Le déclin intellectuel
La disparition du protestantisme américain est le deuxième facteur de la chute de l’Occident, selon Todd, car l’ascension de l’Occident était basée sur l’essor du monde protestant : l’Angleterre, les États-Unis, l’Allemagne et les pays scandinaves. Le protestantisme a généré un haut niveau d’éducation et une éradication complète de l’analphabétisme, exigeant que chaque croyant puisse lire la Bible lui-même, alliant individualisme et communautarisme forts. Cela a conduit à un progrès économique et industriel important, avant de dévoiler les pires formes de racisme contre les Noirs aux États-Unis et contre les Juifs en Allemagne, marquant le début du déclin intellectuel, la disparition de l’éthique du travail et la cupidité collective appelée le néolibéralisme, transformant l’ascension de l’Ouest en chute.
Le troisième facteur derrière la défaite occidentale, selon Todd, est la préférence du reste du monde pour la Russie, qui a trouvé des alliés économiques secrets partout. La puissance douce conservatrice russe a pris son envol à mesure que la Russie semblait capable de supporter le choc économique, révélant notre modernité culturelle comme totalement folle aux yeux du monde extérieur.
Interrogé sur l’idée d’une guerre mondiale et sur un éventuel triomphe russe, Todd répond que les Américains chercheront à maintenir un statu quo qui leur permet de dissimuler leur défaite, mais que les Russes ne l’accepteront pas, conscients de leur supériorité industrielle et militaire directe, et de leur faiblesse démographique future. Ainsi, le président Vladimir Poutine veut atteindre ses objectifs de guerre et préserver les réussites du stabilisateur de la société russe, mais sait que les Russes doivent renverser l’Ukraine et l’OTAN maintenant, sans leur accorder de répit.
Todd ajoute que le refus de l’Occident de réfléchir à la stratégie russe, à sa logique, à ses raisons, ses forces et ses limites a conduit à une cécité générale. Sur le plan militaire, le pire reste à venir pour les Ukrainiens et pour l’Occident, car la Russie veut retrouver 40 % du territoire ukrainien et neutraliser le régime de Kiev.
L’ère du zéro
Todd décrit la stabilité russe, puis se dirige vers l’Occident et analyse l’énigme de la société ukrainienne en décomposition qui a trouvé un sens dans la guerre, puis la nature contradictoire de la nouvelle russophobie dans les démocraties populaires, puis la crise de l’Union européenne et enfin la crise des nations anglo-saxonnes et scandinaves.
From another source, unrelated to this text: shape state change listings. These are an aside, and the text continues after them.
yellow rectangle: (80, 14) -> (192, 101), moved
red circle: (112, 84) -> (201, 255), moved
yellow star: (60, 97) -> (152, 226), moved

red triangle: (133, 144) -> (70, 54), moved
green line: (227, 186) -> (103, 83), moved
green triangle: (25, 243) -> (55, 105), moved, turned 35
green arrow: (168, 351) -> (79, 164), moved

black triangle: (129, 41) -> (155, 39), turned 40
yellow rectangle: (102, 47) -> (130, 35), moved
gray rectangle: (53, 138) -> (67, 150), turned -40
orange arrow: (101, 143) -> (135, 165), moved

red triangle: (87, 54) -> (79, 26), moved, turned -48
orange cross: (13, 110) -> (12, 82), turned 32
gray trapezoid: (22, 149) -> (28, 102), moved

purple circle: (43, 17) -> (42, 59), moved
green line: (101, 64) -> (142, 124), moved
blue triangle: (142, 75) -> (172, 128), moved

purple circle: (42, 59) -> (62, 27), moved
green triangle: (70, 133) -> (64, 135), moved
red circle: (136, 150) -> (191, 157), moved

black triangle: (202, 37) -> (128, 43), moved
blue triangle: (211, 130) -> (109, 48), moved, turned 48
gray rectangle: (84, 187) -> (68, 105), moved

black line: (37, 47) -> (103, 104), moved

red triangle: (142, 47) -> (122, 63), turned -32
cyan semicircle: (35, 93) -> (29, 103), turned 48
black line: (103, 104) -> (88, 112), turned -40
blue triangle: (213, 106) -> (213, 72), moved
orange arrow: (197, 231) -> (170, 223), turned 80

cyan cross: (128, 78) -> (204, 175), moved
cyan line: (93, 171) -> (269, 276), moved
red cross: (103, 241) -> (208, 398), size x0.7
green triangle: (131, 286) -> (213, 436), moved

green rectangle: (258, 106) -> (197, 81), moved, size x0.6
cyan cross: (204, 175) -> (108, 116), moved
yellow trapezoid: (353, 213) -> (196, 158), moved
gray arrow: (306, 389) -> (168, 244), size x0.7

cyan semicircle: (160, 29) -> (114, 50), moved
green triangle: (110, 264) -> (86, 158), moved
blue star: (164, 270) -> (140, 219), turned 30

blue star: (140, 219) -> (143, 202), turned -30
Ce parcours vers l’Occident nous emmène, selon l’expert, vers le cœur de l’instabilité mondiale. La protestantisme anglo-américain a atteint l’ère zéro de la religion, créant un trou noir où la peur du vide aux États-Unis se transforme en l’adoration du néant et en nihilisme.
En le questionnant sur le lien qu’il établit entre le déclin de l’Ouest et la disparition de la religion, surtout de la protestantisme, Todd précise qu’il ne donne pas son avis personnel mais en tant que sociologue des religions, satisfait d’avoir un indicateur précis pour identifier la transition de la religion d’un état de zombie à un état nul.
L’auteur souligne que le concept de religion zombie est la disparition de la foi tout en conservant l’éthique, les valeurs et les capacités de travail collectif héritées de la religion. Aujourd’hui, la religion a atteint l’état zéro tant redouté.
Malgré sa tolérance personnelle concernant la diversité des orientations sexuelles, il insiste sur le fait que la focalisation des classes moyennes occidentales sur des minorités extrèmes soulève une question sociale et historique, affirmant qu’il est biologiquement impossible qu’un homme devienne vraiment une femme et vice-versa, et que cela nie la réalité du monde, s’engouffrant ainsi dans l’illusion.